CONCLUSIONS: The findings presented herein have unveiled pivotal genes and pathways that play a central role in the malignant transformation of CxCa. CEBPD has emerged as a potential target for harnessing the therapeutic potential of myricetin in this context.
METHODS: A systems biology approach was employed to discern differentially expressed genes (DEGs) in CxCa tissues relative to healthy cervical epithelial tissues. A protein-protein interaction network (PPIN) was constructed, anchored in the genes related to CxCa. The central genes were discerned within the PPIN, and Kaplan-Meier survival curves explored their prognostic significance. An assessment of the binding affinity of the selected herbal compounds to the master regulator of prognostic markers in CxCa was conducted.

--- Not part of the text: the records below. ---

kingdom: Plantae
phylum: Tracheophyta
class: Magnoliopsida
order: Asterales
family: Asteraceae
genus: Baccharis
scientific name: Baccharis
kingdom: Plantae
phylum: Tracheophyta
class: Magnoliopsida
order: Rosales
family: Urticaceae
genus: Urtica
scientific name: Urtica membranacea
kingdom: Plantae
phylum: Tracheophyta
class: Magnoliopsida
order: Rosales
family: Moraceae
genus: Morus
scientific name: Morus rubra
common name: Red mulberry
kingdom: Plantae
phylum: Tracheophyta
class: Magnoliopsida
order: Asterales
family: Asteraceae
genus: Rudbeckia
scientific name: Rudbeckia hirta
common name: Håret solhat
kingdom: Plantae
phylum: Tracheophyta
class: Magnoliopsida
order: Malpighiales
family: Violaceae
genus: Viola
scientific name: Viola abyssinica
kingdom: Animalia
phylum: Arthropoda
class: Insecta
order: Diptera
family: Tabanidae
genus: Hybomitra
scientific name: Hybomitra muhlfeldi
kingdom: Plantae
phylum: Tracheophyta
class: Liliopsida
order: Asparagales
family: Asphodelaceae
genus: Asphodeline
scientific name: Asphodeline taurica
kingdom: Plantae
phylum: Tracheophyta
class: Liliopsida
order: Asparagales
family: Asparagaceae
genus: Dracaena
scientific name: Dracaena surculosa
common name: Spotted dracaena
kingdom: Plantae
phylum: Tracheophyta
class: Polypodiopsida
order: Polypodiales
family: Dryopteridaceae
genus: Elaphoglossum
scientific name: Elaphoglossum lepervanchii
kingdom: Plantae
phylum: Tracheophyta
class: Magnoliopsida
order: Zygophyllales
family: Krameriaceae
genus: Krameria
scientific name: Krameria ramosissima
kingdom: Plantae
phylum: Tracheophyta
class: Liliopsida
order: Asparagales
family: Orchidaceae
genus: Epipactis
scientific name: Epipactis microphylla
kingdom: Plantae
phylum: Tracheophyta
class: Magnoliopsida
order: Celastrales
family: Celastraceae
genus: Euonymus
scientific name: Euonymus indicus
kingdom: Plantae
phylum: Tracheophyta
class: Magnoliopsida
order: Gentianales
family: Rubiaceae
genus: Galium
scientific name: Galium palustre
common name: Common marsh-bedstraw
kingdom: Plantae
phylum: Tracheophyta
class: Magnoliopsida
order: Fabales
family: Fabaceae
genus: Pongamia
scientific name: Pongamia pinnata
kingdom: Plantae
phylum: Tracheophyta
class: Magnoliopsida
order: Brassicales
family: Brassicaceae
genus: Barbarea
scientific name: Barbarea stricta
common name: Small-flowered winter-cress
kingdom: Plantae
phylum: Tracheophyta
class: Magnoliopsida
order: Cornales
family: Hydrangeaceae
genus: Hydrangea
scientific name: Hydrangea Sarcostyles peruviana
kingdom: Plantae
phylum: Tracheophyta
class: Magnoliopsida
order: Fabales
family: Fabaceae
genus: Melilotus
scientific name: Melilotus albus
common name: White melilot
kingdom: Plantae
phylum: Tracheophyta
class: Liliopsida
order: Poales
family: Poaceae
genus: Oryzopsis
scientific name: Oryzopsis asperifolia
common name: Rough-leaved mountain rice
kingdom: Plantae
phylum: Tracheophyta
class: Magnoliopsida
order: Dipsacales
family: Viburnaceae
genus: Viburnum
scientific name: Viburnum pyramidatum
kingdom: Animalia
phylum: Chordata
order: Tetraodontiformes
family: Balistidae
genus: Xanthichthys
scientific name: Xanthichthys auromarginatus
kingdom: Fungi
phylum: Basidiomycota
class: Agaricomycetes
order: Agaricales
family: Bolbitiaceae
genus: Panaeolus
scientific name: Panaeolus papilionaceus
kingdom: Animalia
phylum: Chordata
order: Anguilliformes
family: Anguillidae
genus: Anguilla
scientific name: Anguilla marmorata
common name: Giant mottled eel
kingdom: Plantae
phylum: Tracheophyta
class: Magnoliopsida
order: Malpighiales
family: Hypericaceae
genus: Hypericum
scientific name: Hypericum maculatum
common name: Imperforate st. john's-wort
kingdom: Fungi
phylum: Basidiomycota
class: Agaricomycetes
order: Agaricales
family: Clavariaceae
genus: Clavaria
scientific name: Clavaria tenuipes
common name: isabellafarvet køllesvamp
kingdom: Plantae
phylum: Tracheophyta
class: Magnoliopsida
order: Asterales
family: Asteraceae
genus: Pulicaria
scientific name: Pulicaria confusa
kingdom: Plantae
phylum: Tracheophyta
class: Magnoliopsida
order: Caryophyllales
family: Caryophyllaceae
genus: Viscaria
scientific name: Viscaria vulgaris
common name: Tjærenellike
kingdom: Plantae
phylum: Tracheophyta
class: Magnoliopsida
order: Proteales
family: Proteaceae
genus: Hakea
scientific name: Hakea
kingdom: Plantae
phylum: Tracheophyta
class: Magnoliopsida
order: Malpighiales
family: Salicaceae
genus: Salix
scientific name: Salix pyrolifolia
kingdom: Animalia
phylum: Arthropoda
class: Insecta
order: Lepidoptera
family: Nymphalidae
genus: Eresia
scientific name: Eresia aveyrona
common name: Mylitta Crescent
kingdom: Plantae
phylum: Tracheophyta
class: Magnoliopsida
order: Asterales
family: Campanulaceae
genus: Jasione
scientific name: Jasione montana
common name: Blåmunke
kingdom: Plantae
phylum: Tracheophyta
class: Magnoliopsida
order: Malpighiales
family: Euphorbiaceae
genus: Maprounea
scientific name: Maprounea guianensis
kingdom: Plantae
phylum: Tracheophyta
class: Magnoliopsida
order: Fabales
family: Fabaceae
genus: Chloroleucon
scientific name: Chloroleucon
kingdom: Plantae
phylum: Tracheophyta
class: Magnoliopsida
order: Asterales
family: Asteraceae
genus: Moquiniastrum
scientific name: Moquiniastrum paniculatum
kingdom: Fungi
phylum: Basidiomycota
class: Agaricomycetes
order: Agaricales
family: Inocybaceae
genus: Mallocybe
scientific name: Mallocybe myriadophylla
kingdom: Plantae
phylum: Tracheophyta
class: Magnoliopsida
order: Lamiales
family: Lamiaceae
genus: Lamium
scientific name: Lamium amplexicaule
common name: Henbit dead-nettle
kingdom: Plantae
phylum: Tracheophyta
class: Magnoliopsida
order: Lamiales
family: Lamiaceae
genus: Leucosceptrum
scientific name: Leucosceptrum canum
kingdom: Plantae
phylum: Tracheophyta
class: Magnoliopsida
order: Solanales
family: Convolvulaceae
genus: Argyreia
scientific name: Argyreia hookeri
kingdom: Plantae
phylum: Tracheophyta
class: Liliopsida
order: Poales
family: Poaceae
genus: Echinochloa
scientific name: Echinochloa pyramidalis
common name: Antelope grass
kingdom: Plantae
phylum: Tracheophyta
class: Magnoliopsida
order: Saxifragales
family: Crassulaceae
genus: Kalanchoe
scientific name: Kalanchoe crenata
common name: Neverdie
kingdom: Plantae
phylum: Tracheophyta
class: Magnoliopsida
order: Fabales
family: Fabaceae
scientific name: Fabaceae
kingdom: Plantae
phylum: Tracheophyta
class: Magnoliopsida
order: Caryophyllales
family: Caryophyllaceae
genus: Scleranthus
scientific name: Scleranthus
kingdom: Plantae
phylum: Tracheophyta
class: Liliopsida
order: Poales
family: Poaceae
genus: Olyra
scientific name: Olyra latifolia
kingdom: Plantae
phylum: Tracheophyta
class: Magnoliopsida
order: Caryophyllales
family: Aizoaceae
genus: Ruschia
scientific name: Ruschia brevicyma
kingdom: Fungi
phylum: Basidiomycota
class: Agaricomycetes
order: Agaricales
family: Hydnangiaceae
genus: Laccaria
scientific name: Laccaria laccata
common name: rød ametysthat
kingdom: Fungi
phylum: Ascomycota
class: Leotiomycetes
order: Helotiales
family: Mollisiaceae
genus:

RESULTS: A significant correlation between the overexpression of MYC, IL6, JUN, RRM2, and VEGFA and an adverse prognosis in CxCa was indicated. The regulation of these markers is notably influenced by the transcription factor CEBPD. Molecular docking analysis indicated that the binding affinity between myricetin and the CEBPD DNA binding site was robust.
CONCLUSIONS: The findings presented herein have unveiled pivotal genes and pathways that play a central role in the malignant transformation of CxCa. CEBPD has emerged as a potential target for harnessing the therapeutic potential of myricetin in this context.
摘要:
目标:宫颈癌(CxCa)是一个重大的全球健康挑战,在女性人群中,癌症相关死亡率排名第四。虽然化疗方案在延长总生存期方面表现出了递增的进展,复发性CxCa患者的前景仍然令人沮丧.迫切需要深入研究创新的治疗途径,随着分子靶向治疗成为有希望的候选药物。以前的研究揭示了五种不同的草药化合物的治疗效果,表儿茶素,姜黄素,杨梅素,jatrorrhizine,和arborinine,在CxCa的背景下。
方法:采用系统生物学方法来辨别CxCa组织中相对于健康宫颈上皮组织的差异表达基因(DEGs)。构建了蛋白质-蛋白质相互作用网络(PPIN),锚定在与CxCa相关的基因中。中心基因在PPIN中被识别,和Kaplan-Meier存活曲线探讨了它们的预后意义。对所选择的草药化合物与CxCa中预后标志物的主调节物的结合亲和力进行评估。
结果:MYC的过表达之间存在显着相关性,IL6,JUN,显示RRM2和VEGFA以及CxCa的不良预后。这些标记的调节尤其受到转录因子CEBPD的影响。分子对接分析表明杨梅素与CEBPDDNA结合位点之间的结合亲和力是稳健的。
结论:本文提出的发现揭示了在CxCa的恶性转化中起核心作用的关键基因和途径。在这种情况下,CEBPD已成为利用杨梅素治疗潜力的潜在靶标。
方法:采用系统生物学方法来辨别CxCa组织中相对于健康宫颈上皮组织的差异表达基因(DEGs)。构建了蛋白质-蛋白质相互作用网络(PPIN),锚定在与CxCa相关的基因中。中心基因在PPIN中被识别,和Kaplan-Meier存活曲线探讨了它们的预后意义。对所选择的草药化合物与CxCa中预后标志物的主调节物的结合亲和力进行评估。
结果:MYC的过表达之间存在显着相关性,IL6,JUN,显示RRM2和VEGFA以及CxCa的不良预后。这些标记的调节尤其受到转录因子CEBPD的影响。分子对接分析表明杨梅素与CEBPDDNA结合位点之间的结合亲和力是稳健的。
结论:本文提出的发现揭示了在CxCa的恶性转化中起核心作用的关键基因和途径。在这种情况下,CEBPD已成为利用杨梅素治疗潜力的潜在靶标。